Pedagogos y otros tratadistas sociales vinculados al tema educativo han preferido, en los últimos tiempos, formular las metas formativas  bajo la sugerente denominación de competencias. Y aunque  son numerosos quienes hemos –me incluyo—manifestado alguna objeción al término (da una idea, prima facie,  demasiado restringible a aquello de saber hacer), hoy por hoy se ha ido estableciendo como un paradigma ampliamente aceptable, sobre todo después de mil aclaraciones sobre lo que quiere significarse él.

Competencia es una palabra con al menos cuatro significados distintos: 1) incumbencia (“eso es de mi competencia”); 2) búsqueda de resultados en comparación con otros (por ejemplo, en los deportes); 3) el o los rivales (las empresas alternas); 4) aptitud.

Esta última es la acepción a la que aluden quienes piensan en términos formativos. Educar en función de competencias significará formar en función de unos objetivos evaluables por la calidad del desempeño del que serían capaces los educandos, una vez concluido el ciclo del que se trate; pero este desempeño incluye desde los niveles de información y de capacidad de pensamiento hasta la capacidad de convivencia y de ejercicio de ciudadanía, pasando desde luego por las posibilidades de resolver problemas prácticos…

La cosa cambia cuando se prefiere hablar más bien de formar para la competitividad.
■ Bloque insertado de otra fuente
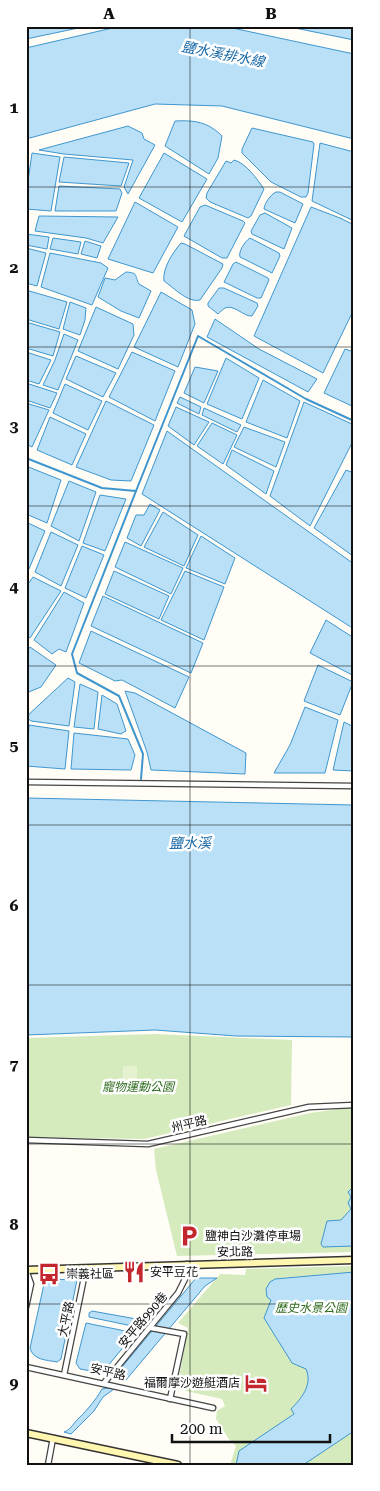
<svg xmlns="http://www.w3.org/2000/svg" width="380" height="1491" font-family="'Roboto Serif','Noto Sans TC',serif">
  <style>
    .green { fill: #d5ebbd }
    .pitch { fill: #e6f2cf }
    .water { fill: #b9e0f7; stroke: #3f96cf }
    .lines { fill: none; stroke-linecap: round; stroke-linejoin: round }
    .stream { stroke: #3f96cf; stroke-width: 2 }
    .street-casing { stroke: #444; stroke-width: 7 }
    .secondary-casing { stroke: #333; stroke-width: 9 }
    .street { stroke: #fff; stroke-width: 4.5 }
    .secondary { stroke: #fff6b0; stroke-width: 6 }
    .grid { fill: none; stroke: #111; stroke-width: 1; stroke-opacity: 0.55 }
    .labels { text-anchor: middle; stroke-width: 5; stroke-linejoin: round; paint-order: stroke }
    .park-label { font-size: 12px; font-style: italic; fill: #2f6b1f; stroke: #fff }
    .street-label { font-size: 12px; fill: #111; stroke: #fff }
    .poi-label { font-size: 12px; fill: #111; stroke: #fff; text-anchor: start }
    .water-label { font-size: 14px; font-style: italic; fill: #1768a6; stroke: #fff }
    .neatline { fill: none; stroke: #111; stroke-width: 2 }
    .grid-label { font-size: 16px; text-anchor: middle; font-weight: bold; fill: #111 }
  </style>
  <rect width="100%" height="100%" fill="#fffdf5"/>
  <g class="green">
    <path d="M155 1034 292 1040 291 1105 144 1139 26 1137V1038Z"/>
    <path d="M354 1107V1252L177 1256 156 1170 154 1149 310 1113Z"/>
    <path d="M354 1266V1465H230L236 1446 228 1438 216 1419 217 1411 225 1406 222 1399 177 1389 188 1328 178 1323 220 1274 245 1275 246 1269Z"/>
  </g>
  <path class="pitch" d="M123 1066H137V1090L123 1089Z"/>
  <g class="water">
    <path d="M26 26H88L26 39Z"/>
    <path d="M121 26H223L354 54V139L222 106 155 104 26 139V48Z"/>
    <path d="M285 26H354V40Z"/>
    <path d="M175 121C195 120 208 122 222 136L218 158 209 174 165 146Z"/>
    <path d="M128 126 142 133 144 139 155 145 128 194 124 187 133 160 64 154 39 150Z"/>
    <path d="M252 128 313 142 314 144 308 193 306 197H301L271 182 242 153V149Z"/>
    <path d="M320 143 354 152V221L312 201Z"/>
    <path d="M32 153 60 157 51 211 26 209V195Z"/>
    <path d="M164 153 207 179 182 222 139 198Z"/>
    <path d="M64 157 129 163 121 186 59 182Z"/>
    <path d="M234 160C246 163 257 179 264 189L251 216 248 218 210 202 206 198 207 193 226 161 231 163Z"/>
    <path d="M59 186 120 189 122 193 116 211H55Z"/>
    <path d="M276 192H280L303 204 295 223 264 209C264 204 271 194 276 192Z"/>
    <path d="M135 202 178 227 153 273 108 259Z"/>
    <path d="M205 205 243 221 245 223 227 258H222L184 236 200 207Z"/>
    <path d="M311 207 340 218 354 225V309L323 373 254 336Z"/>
    <path d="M265 213 292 228 284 249 252 234 251 231 260 215Z"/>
    <path d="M39 216 118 217 103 243 86 238 35 231Z"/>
    <path d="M26 234 49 237 47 249 26 245Z"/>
    <path d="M53 238 81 242 78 254 50 249Z"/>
    <path d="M250 238 279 253 280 256 272 273 240 257C238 252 245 241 250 238Z"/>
    <path d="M85 241 101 246 97 258 81 254Z"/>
    <path d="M181 243 185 244 223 264 222 268 200 300C188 303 174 288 164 281 162 269 173 252 181 243Z"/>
    <path d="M26 248 46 253 37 286 26 283Z"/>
    <path d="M50 253 101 263 108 268 92 305 41 287Z"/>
    <path d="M236 262 268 278 269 280 261 298H257L224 282 233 264Z"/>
    <path d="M126 272C139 273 134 275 139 284L151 291 139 318 121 311 98 297 105 278 115 280Z"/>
    <path d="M219 288H224L257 303 258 306 252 316C244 317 234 304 225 308 222 310 220 312 218 314L208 306V303Z"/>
    <path d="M26 290 67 302 59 329 26 319Z"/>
    <path d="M161 292 192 310 195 324 178 367 134 347Z"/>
    <path d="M70 302 86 308 85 320 80 335 63 329Z"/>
    <path d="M96 307 133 324 134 335 118 369 78 351Z"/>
    <path d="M215 319 259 349 317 379 308 392 207 337Z"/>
    <path d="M26 322 60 332 53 356 26 348Z"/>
    <path d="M64 334 78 340 58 390 43 385 55 360Z"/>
    <path d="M345 349 354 352V407L324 393Z"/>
    <path d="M26 352 51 360 39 384 26 380Z"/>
    <path d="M132 352 175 371 155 421 109 397Z"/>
    <path d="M76 356 116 373 103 397 66 379Z"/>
    <path d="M226 358 259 378 242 419 207 404Z"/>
    <path d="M195 367 218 371 204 403 184 393Z"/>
    <path d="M263 380 300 401 287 438 246 422Z"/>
    <path d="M26 383 57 393 50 408 26 400Z"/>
    <path d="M65 384 102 401 88 430 53 413Z"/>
    <path d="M180 397 201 407 199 414 177 403Z"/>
    <path d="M106 401 154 425 131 481 111 480 76 467Z"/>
    <path d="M304 402 354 425V439L310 526 270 496Z"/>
    <path d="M26 403 49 410 32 447 26 444Z"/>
    <path d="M176 407 209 422 194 445 168 426Z"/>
    <path d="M204 408 241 425 237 432 202 415Z"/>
    <path d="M50 417 86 434 72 465 37 450Z"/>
    <path d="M212 423 237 435 223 464 197 446Z"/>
    <path d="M244 427 285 442 276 467 234 447Z"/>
    <path d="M167 431 354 564V629L142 494Z"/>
    <path d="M232 450 274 471 266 494 226 465Z"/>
    <path d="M26 466 61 480 47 523 26 514Z"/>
    <path d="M346 470 354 473 353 556 314 528Z"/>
    <path d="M69 481 96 492 79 541 51 526Z"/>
    <path d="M100 495 126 499 105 551 83 543Z"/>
    <path d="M150 504 160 510 141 546 127 538 136 515H144Z"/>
    <path d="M163 512 198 535 184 566 144 547Z"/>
    <path d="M26 522 45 531 29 569 26 568Z"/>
    <path d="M51 532 78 545 61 586 35 572Z"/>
    <path d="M201 536 235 558 225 584 186 568Z"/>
    <path d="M125 542 183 568 171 594 115 567Z"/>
    <path d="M82 546 104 555 86 598 65 588Z"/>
    <path d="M114 571 169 596 159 619 105 594Z"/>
    <path d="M185 571 224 587 204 640 161 620Z"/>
    <path d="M33 577 61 591 30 638 26 635V587Z"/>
    <path d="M64 592 84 603 66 652 59 649 52 654 34 640Z"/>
    <path d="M103 596 203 643 191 673 91 626Z"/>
    <path d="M326 620 354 638V676L310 653Z"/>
    <path d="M91 631 189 677 175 708 122 680 115 681 79 663Z"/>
    <path d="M30 647 56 665 41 687 26 693V652Z"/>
    <path d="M318 665 353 682 340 715 304 701Z"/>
    <path d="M68 678 75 682 69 726 31 721 26 717Z"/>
    <path d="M80 684 98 692 94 729 74 727Z"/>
    <path d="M125 691 135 693 246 753 245 774 151 770 147 752Z"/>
    <path d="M102 695 117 704 126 731 121 734 98 729Z"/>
    <path d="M305 707 338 720 325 773H274L290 745Z"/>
    <path d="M344 722 354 727V771L333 770Z"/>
    <path d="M29 725 69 731 65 769 26 766Z"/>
    <path d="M74 733 128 739 135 755 131 770 71 769Z"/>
    <path d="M26 798 354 805V1037L236 1036 155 1030 26 1035Z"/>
    <path d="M351 1189 354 1191V1246L323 1247 321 1244 327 1221 341 1220 351 1209 348 1203 351 1197 348 1192Z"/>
    <path d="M354 1272V1431L303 1465H236L239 1451 294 1414 291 1409C301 1399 313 1385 306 1369L292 1363 264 1318 271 1300 267 1297 266 1289 270 1282 275 1279Z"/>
    <path d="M196 1278H217L205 1286 126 1380 116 1378 117 1373Z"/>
    <path d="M49 1279 77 1280 61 1359 57 1362C46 1360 33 1360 30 1348L44 1284 45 1281Z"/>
    <path d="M92 1311 142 1320 144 1324 142 1327H137L89 1317V1313Z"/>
    <path d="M86 1323 135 1333 102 1373 80 1369 76 1363Z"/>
    <path d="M108 1388 114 1389 103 1397 94 1411 71 1434 64 1432C72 1429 73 1423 79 1418 88 1409 95 1401 102 1389Z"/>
  </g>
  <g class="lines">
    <g class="stream">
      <path d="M26 458 102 488 136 491 198 336 306 399 354 421"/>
      <path d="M136 491 72 654 77 673 119 696 143 754 141 779"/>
    </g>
    <g class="street-casing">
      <g id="street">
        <path d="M26 782 354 786"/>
        <path d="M26 1140 148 1144 309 1107 354 1105"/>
        <path d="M26 1270 31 1284 26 1307"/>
        <path d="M151 1328 184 1334 170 1399"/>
        <path d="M26 1367 213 1408"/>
        <path d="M64 1375 86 1268"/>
        <path d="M104 1383 178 1293 185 1279 187 1264"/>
        <path d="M48 1465 53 1438"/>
      </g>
    </g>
    <g class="secondary-casing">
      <g id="secondary">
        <path d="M26 1270 354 1260"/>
        <path d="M26 1433 178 1465"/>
      </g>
    </g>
    <use href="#street" class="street"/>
    <use href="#secondary" class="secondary"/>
  </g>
  <path class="grid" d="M190 26V1465M26 187H354M26 347H354M26 506H354M26 666H354M26 825H354M26 985H354M26 1144H354M26 1304H354"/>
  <defs>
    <g id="parking-bare" transform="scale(1.725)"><path d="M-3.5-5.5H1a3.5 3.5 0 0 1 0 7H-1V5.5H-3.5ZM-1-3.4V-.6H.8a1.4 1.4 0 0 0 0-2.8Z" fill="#c4262e" stroke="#fff" stroke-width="2.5" paint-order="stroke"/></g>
    <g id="restaurant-bare" transform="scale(1.725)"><path d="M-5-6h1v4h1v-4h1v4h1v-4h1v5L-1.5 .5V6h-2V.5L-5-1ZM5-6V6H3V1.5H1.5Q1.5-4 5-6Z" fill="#c4262e" stroke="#fff" stroke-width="2.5" paint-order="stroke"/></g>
    <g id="bus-bare" transform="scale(1.725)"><path d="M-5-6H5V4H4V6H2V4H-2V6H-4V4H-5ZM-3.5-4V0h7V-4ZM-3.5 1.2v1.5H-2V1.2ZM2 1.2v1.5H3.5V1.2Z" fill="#c4262e" stroke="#fff" stroke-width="2.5" paint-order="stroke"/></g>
    <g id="hotel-bare" transform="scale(1.725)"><path d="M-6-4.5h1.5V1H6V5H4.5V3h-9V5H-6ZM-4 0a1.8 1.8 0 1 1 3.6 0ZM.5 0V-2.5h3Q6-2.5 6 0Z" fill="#c4262e" stroke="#fff" stroke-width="2.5" paint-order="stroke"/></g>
  </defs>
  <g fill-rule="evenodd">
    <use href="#parking-bare" x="189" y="1236"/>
    <use href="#restaurant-bare" x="134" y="1272"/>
    <use href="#bus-bare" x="49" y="1274"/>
    <use href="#hotel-bare" x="256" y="1383"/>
  </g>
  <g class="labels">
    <g class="park-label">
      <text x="138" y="1091">寵物運動公園</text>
      <text x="311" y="1312">歷史水景公園</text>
    </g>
    <g class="street-label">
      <text transform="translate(189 1124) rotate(-13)" y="4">州平路</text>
      <text transform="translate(235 1252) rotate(-1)" y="4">安北路</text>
      <text transform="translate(66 1319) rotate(-78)" y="4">大平路</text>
      <text transform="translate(143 1320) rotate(-50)" y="4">安平路990巷</text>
      <text transform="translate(108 1372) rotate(13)" y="4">安平路</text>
    </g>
    <g class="poi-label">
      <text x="205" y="1240">鹽神白沙灘停車場</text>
      <text x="150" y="1276">安平豆花</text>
      <text x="66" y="1278">崇義社區</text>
      <text x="240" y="1387" text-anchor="end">福爾摩沙遊艇酒店</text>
    </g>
    <g class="water-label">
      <text transform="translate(223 54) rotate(11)" y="5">鹽水溪排水線</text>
      <text transform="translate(190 843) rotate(-1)" y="5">鹽水溪</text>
    </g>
  </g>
  <rect width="380" height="1491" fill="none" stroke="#ffffff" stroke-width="55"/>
  <path d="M172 1434v8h158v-8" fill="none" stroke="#111111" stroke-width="2.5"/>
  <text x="180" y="1434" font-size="15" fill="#111111" stroke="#ffffff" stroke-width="4" paint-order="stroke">200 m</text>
  <rect x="28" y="28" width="324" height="1436" class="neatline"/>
  <g class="grid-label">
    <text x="109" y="19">A</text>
    <text x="271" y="19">B</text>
    <text x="14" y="113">1</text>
    <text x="14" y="273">2</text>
    <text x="14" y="432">3</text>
    <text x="14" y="592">4</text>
    <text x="14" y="751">5</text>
    <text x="14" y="911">6</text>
    <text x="14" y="1070">7</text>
    <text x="14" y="1230">8</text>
    <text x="14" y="1389">9</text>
  </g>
</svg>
Competitividad es un concepto propio y procedente del mundo empresarial que ciertos planificadores nacionales quieren trasponer al mundo académico para convertirlo precisamente en el criterio rector de las metas de éste.

¿Qué es competitividad? En general, la capacidad para competir con otros. Por definición, implica siempre un ejercicio de comparación con alguien o algo semejante que se presenta como amenaza permanente y, por tanto, aquello, aquel o aquellos que de algún modo estamos llamados a vencer, o en todo caso a evitar que nos venzan. Eso otro tiene un nombre casi siempre genérico: la Competencia (en el mundo empresarial –¿lo han notado?– la empresa rival casi nunca se refiere por su nombre “de pila”. Es parte de su “ética”).

Bien sabemos lo que en la práctica suele implicar esto de la competitividad. “En este nuevo marco competitivo – afirma Guillermo de la Dehesa, COMPETITIVIDAD EMPRESARIAL VERSUS COMPETENCIA –, la competitividad de las empresas, es decir, su capacidad para crear ventajas competitivas frente a sus competidores, se consigue, paradójicamente, sobre la base de reducir o anular la competencia, es decir, adquiriendo un mayor poder sobre el mercado y expulsando o absorbiendo a sus competidores”. Esto significa que “se crece a costa de otras empresas que compiten en los mercados en el mismo producto o servicio ya que, aunque el mercado puede ser creciente, aumentar la cuota de dicho mercado se hace por definición siempre a costa de otras empresas”.

La pretensión de hacer de la competitividad el sueño de un sistema educativo es de antemano comprometer la formación de la gente, ante todo de los jóvenes, con los valores y las prácticas de de un “libre mercado” que, para empezar, no es precisamente libre, y sobre todo que hace de la actividad y las relaciones humanas una jungla que nos llama permanentemente a estar pendiente de los demás más que todo en calidad de rivales a vencer.

En la PROPUESTA GUBERNAMENTAL PACTO NACIONAL POR UNA EDUCACION DE CALIDAD PARA TODOS Y TODAS, puesta recientemente en circulación, se nos habla de que “El Ministerio de Economía,  Planificación y Desarrollo (MEPYD), las instituciones gubernamentales de educación y los sectores productivos, deben comprometerse a realizar estudios regulares, al menos uno cada tres años, sobre las necesidades de recursos humanos de los sectores económicos y de las distintas regiones del país, para fortalecer la competitividad de las actividades productivas actuales y promover el desarrollo de nuevas actividades”.

Es verdad que el mundo en que vivimos no lo ha construido la República Dominicana y que inevitablemente al individuo y al país nos obligan a “competir”. Un lástima que la palabreja debamos escribirla tan frecuentemente con muy pronunciadas comillas. La verdadera clave nunca estará en hacernos competitivos sino en hacernos competentes. Las tareas del desarrollo nacional y del éxito personal van mucho más allá, y son mucho más verdaderamente humanas, que hacernos duchos en “partirle el brazo” al prójimo.

Dediquémonos a formar dominicanos y dominicanos competentes: seres humanos del siglo XXI, de cara al desarrollo y de cara los demás. Sin esto, ningún ideal formativo merece siquiera llamarse educación.